#### Problem description:
For the entries below, copy exactly the line that contains "# applications;" through the line that contains "distributions using twine", both ends included, and exclude all pictures.

#### Exercise materials:
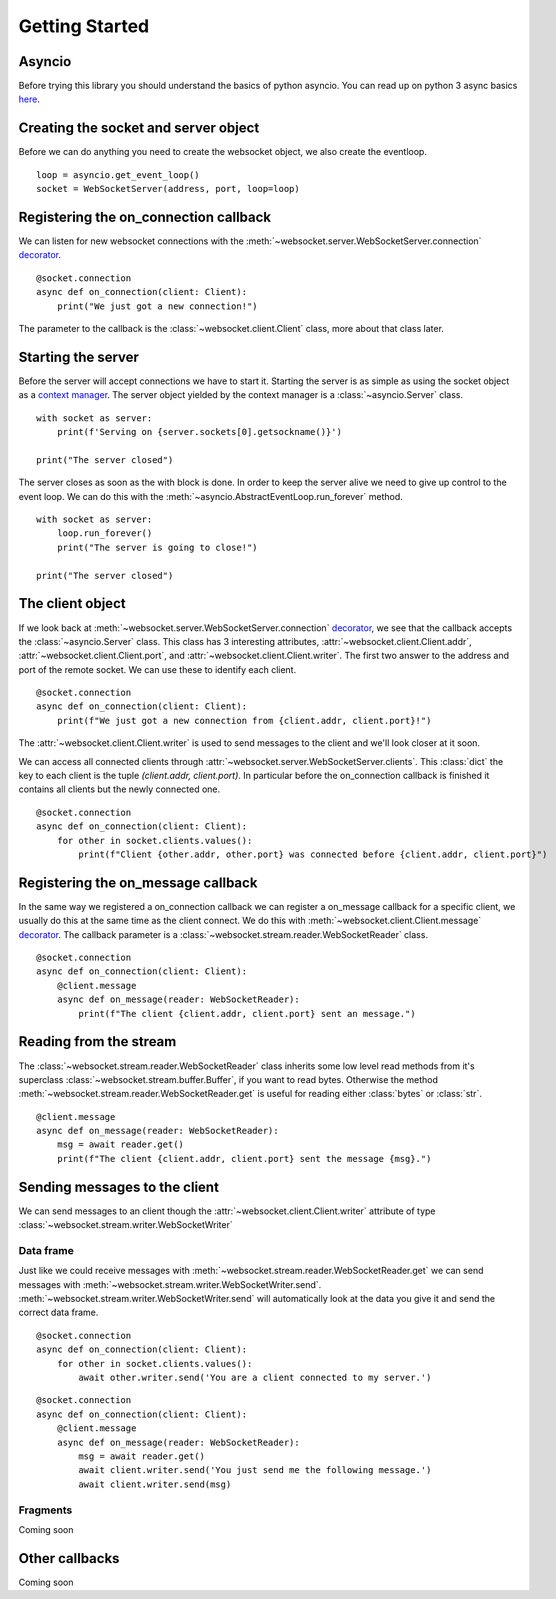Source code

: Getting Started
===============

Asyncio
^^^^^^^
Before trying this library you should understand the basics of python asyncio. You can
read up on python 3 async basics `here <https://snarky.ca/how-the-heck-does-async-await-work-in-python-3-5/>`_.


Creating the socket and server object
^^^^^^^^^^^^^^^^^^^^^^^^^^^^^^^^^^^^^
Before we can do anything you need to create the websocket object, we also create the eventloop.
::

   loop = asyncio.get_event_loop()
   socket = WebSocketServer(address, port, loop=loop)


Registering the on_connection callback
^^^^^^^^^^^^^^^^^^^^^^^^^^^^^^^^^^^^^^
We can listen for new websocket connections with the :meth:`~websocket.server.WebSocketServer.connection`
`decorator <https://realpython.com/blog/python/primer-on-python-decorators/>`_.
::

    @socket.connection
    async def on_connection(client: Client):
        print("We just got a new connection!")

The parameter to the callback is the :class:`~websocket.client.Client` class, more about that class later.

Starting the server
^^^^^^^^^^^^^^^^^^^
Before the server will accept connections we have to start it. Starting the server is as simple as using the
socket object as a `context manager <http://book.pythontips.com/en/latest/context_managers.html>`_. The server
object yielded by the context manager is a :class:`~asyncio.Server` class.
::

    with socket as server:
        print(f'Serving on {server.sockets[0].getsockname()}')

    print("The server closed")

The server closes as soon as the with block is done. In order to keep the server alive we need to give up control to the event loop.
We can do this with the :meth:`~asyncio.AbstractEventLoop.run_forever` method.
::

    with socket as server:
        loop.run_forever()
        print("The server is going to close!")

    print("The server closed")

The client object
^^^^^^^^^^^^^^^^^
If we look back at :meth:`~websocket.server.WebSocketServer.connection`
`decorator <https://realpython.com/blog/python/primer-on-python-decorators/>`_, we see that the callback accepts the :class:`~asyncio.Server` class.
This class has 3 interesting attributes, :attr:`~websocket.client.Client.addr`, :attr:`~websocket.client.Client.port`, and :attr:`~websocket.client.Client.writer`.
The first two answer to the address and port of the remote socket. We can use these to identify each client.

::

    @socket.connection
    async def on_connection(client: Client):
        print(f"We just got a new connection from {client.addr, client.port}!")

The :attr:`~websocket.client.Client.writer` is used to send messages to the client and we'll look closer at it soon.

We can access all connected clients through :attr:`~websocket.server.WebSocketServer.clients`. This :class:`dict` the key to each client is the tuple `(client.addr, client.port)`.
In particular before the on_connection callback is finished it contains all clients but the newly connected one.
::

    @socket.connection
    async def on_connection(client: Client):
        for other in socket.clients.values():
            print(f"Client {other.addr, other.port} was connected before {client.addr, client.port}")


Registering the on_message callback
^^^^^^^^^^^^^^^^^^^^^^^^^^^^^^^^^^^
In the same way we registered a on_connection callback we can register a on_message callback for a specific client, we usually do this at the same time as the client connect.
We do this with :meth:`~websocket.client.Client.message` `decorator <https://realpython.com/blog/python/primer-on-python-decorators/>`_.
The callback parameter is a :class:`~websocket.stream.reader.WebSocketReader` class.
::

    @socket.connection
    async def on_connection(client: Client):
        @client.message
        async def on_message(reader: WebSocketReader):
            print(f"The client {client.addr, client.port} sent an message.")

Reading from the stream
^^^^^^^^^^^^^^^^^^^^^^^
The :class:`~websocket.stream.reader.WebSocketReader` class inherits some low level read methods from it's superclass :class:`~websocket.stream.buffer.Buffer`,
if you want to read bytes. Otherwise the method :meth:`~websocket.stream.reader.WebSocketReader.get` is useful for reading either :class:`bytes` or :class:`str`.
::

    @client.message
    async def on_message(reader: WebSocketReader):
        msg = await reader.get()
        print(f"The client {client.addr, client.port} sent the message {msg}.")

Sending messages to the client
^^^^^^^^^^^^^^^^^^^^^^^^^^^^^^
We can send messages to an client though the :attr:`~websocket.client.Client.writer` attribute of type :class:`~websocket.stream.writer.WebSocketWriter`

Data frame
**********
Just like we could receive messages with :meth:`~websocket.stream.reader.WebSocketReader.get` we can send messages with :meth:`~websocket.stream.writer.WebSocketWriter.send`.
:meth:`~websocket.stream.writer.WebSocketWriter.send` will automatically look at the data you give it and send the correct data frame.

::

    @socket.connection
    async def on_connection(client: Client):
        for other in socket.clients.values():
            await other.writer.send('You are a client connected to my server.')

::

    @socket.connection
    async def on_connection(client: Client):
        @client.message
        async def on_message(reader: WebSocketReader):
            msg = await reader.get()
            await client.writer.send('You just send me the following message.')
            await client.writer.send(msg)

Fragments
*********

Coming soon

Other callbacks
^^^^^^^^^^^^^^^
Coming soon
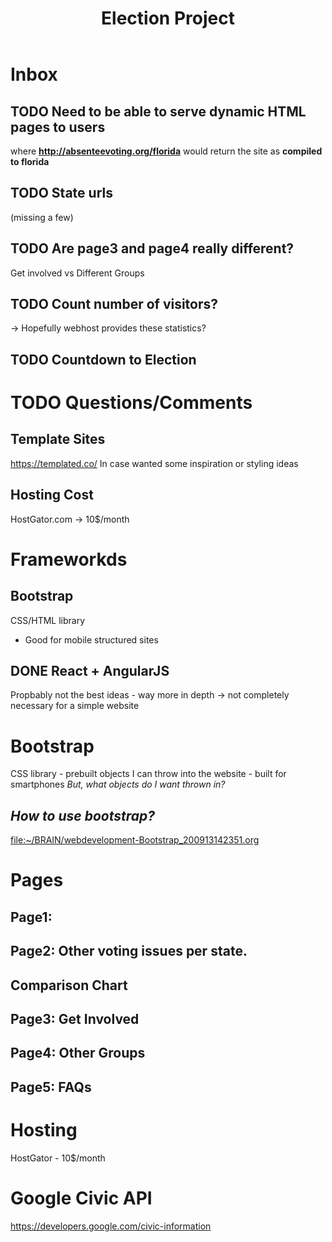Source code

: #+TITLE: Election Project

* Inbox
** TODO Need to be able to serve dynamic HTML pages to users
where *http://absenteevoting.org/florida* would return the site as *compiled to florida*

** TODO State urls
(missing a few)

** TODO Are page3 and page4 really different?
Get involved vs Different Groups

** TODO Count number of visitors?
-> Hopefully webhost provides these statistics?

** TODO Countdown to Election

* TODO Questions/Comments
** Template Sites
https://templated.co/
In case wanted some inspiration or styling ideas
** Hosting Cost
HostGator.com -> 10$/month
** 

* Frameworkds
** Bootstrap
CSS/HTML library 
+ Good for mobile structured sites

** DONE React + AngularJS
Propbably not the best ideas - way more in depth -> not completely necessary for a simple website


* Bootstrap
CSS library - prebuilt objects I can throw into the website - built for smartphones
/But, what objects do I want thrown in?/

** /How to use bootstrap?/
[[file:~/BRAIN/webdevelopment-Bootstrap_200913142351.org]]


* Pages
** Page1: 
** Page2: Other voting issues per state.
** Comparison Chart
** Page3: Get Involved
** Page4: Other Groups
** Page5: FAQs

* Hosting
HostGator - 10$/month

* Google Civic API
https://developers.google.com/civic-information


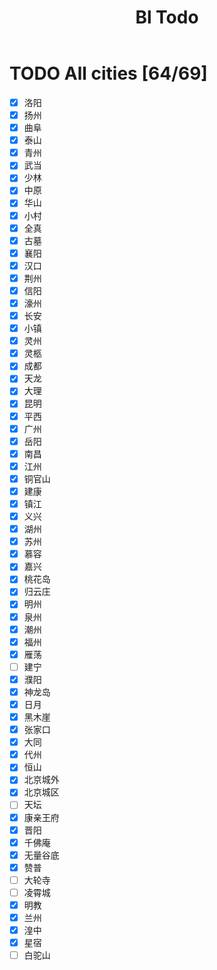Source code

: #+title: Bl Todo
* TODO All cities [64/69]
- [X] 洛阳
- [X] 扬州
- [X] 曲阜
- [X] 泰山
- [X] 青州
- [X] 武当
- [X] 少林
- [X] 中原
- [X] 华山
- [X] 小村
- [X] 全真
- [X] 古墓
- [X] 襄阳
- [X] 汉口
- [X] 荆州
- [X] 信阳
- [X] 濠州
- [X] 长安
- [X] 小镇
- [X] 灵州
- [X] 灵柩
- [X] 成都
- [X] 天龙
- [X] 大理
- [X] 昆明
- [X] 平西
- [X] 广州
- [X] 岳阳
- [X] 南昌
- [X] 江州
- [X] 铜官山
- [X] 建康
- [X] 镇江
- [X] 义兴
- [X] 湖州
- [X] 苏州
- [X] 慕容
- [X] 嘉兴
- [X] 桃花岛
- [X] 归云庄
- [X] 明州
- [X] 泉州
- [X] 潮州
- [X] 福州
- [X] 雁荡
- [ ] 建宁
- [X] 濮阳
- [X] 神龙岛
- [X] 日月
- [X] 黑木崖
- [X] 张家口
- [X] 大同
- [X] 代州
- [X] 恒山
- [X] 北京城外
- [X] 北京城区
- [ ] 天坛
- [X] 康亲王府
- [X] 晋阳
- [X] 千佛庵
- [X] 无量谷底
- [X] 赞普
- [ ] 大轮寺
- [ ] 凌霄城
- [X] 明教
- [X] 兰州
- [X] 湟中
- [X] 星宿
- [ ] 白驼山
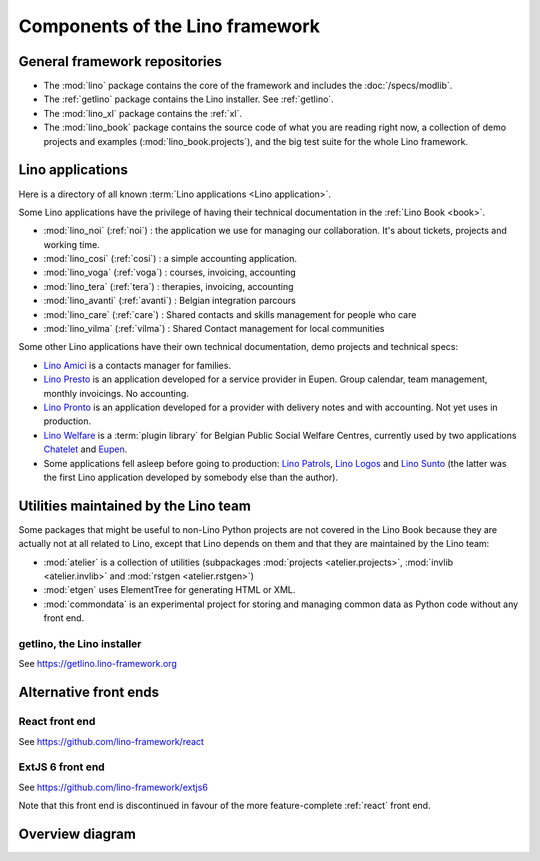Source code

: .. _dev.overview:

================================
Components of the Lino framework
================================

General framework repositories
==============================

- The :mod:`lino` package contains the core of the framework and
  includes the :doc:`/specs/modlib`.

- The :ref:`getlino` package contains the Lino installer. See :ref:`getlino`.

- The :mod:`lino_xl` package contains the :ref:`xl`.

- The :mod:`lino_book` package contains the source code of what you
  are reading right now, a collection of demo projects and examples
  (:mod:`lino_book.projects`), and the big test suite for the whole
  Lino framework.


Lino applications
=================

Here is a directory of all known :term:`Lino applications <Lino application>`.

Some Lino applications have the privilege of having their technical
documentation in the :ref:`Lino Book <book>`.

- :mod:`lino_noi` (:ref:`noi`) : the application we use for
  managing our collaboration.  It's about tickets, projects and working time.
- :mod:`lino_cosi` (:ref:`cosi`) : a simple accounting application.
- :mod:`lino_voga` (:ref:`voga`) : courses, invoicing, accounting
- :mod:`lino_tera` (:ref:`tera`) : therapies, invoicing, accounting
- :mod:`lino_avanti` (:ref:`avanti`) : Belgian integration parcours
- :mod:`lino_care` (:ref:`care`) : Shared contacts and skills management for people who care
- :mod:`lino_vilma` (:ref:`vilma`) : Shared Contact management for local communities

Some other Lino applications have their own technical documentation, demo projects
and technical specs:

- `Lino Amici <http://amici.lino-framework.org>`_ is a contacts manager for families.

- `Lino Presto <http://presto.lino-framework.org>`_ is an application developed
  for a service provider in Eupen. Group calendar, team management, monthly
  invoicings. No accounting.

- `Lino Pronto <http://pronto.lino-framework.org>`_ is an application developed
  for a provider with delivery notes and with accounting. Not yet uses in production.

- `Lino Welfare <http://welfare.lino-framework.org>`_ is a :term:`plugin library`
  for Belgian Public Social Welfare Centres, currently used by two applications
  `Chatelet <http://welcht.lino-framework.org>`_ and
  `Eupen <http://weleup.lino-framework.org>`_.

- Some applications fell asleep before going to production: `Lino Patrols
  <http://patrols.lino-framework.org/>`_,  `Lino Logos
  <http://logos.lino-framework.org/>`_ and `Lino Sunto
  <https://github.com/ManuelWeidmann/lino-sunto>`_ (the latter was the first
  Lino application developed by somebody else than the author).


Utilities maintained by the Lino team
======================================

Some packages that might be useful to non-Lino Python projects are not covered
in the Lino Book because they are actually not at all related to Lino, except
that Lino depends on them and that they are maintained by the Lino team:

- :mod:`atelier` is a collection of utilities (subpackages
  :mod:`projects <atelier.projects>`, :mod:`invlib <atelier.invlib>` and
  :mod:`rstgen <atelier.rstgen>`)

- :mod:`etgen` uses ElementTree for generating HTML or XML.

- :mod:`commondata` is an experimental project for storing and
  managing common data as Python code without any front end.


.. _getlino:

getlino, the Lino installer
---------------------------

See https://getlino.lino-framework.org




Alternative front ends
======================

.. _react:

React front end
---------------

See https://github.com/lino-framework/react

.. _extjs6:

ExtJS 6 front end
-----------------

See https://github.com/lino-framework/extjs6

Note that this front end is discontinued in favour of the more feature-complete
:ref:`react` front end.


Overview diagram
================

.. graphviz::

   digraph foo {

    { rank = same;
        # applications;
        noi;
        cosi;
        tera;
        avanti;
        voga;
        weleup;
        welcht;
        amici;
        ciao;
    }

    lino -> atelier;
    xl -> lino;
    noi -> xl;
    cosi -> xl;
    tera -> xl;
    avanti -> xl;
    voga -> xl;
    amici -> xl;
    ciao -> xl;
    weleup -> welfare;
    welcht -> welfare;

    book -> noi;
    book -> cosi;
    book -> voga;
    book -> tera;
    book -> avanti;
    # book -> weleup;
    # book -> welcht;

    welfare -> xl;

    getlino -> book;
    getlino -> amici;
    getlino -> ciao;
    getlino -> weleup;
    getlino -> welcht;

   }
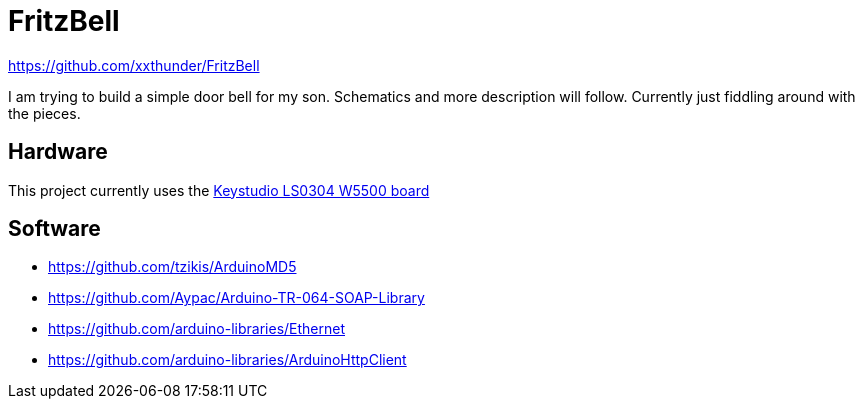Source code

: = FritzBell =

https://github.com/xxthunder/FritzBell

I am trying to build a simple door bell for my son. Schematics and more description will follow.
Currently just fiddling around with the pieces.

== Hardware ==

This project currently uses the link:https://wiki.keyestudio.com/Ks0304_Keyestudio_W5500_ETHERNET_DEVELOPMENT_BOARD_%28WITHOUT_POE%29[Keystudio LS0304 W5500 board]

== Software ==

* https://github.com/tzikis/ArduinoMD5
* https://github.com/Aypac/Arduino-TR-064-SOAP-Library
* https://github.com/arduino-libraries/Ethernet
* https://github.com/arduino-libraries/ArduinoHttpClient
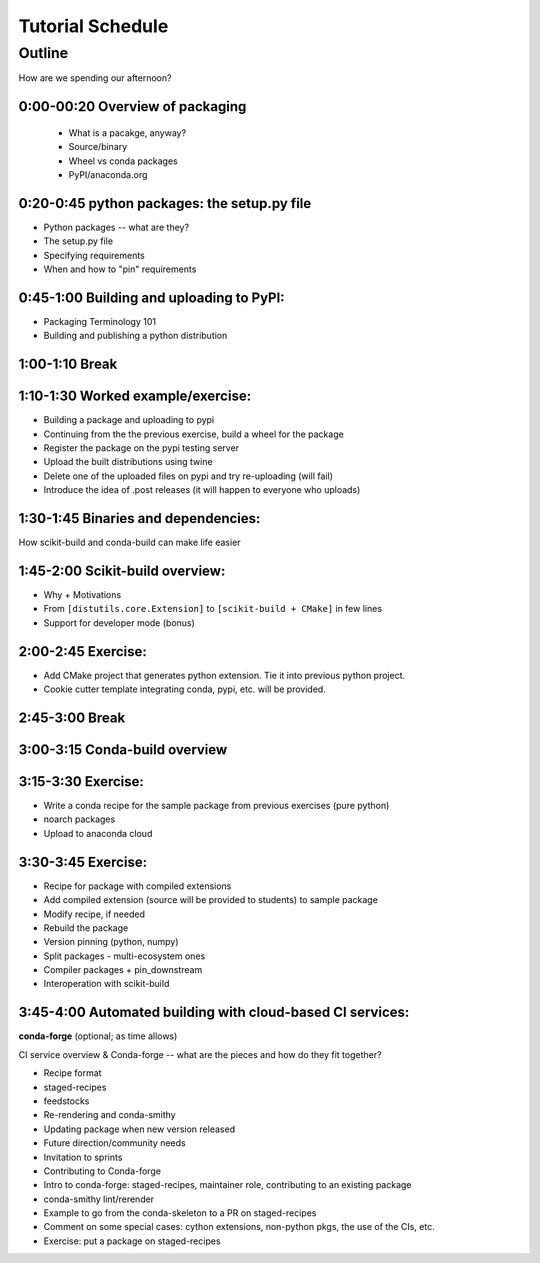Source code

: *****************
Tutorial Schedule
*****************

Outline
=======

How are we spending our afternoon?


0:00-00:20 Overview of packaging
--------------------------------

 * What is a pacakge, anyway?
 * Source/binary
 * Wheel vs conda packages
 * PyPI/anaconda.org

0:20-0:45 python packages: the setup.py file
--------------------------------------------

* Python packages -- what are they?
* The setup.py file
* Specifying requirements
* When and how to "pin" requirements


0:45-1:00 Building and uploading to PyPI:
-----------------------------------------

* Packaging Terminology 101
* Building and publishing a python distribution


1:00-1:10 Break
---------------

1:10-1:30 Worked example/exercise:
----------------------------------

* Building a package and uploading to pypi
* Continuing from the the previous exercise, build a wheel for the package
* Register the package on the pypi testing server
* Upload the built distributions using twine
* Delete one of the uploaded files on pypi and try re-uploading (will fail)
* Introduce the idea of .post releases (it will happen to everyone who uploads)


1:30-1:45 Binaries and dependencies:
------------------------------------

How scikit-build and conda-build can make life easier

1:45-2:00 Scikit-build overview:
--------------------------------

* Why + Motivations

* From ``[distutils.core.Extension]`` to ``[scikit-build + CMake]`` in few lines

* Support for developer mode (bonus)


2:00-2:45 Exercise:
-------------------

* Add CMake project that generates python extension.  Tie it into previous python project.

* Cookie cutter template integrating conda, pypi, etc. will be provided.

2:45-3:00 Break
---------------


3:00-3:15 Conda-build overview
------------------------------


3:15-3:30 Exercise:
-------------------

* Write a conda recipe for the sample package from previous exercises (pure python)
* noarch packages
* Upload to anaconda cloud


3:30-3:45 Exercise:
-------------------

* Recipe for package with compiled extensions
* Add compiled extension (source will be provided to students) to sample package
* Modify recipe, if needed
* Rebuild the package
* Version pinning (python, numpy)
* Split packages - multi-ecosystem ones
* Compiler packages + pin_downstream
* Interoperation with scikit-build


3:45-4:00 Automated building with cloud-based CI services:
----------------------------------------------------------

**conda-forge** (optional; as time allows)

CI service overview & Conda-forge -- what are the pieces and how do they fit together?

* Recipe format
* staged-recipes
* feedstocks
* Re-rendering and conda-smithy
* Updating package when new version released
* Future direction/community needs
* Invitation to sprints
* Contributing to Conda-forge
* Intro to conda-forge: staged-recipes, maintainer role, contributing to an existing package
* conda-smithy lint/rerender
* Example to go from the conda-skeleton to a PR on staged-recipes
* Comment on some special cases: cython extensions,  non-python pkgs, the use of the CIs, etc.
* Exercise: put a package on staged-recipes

#### Expected answer:
        # applications;
        noi;
        cosi;
        tera;
        avanti;
        voga;
        weleup;
        welcht;
        amici;
        ciao;
    }

    lino -> atelier;
    xl -> lino;
    noi -> xl;
    cosi -> xl;
    tera -> xl;
    avanti -> xl;
    voga -> xl;
    amici -> xl;
    ciao -> xl;
    weleup -> welfare;
    welcht -> welfare;

    book -> noi;
    book -> cosi;
    book -> voga;
    book -> tera;
    book -> avanti;
    # book -> weleup;
    # book -> welcht;

    welfare -> xl;

    getlino -> book;
    getlino -> amici;
    getlino -> ciao;
    getlino -> weleup;
    getlino -> welcht;

   }
Source code

: = FritzBell =

https://github.com/xxthunder/FritzBell

I am trying to build a simple door bell for my son. Schematics and more description will follow.
Currently just fiddling around with the pieces.

== Hardware ==

This project currently uses the link:https://wiki.keyestudio.com/Ks0304_Keyestudio_W5500_ETHERNET_DEVELOPMENT_BOARD_%28WITHOUT_POE%29[Keystudio LS0304 W5500 board]

== Software ==

* https://github.com/tzikis/ArduinoMD5
* https://github.com/Aypac/Arduino-TR-064-SOAP-Library
* https://github.com/arduino-libraries/Ethernet
* https://github.com/arduino-libraries/ArduinoHttpClient
Source code

: *****************
Tutorial Schedule
*****************

Outline
=======

How are we spending our afternoon?


0:00-00:20 Overview of packaging
--------------------------------

 * What is a pacakge, anyway?
 * Source/binary
 * Wheel vs conda packages
 * PyPI/anaconda.org

0:20-0:45 python packages: the setup.py file
--------------------------------------------

* Python packages -- what are they?
* The setup.py file
* Specifying requirements
* When and how to "pin" requirements


0:45-1:00 Building and uploading to PyPI:
-----------------------------------------

* Packaging Terminology 101
* Building and publishing a python distribution


1:00-1:10 Break
---------------

1:10-1:30 Worked example/exercise:
----------------------------------

* Building a package and uploading to pypi
* Continuing from the the previous exercise, build a wheel for the package
* Register the package on the pypi testing server
* Upload the built distributions using twine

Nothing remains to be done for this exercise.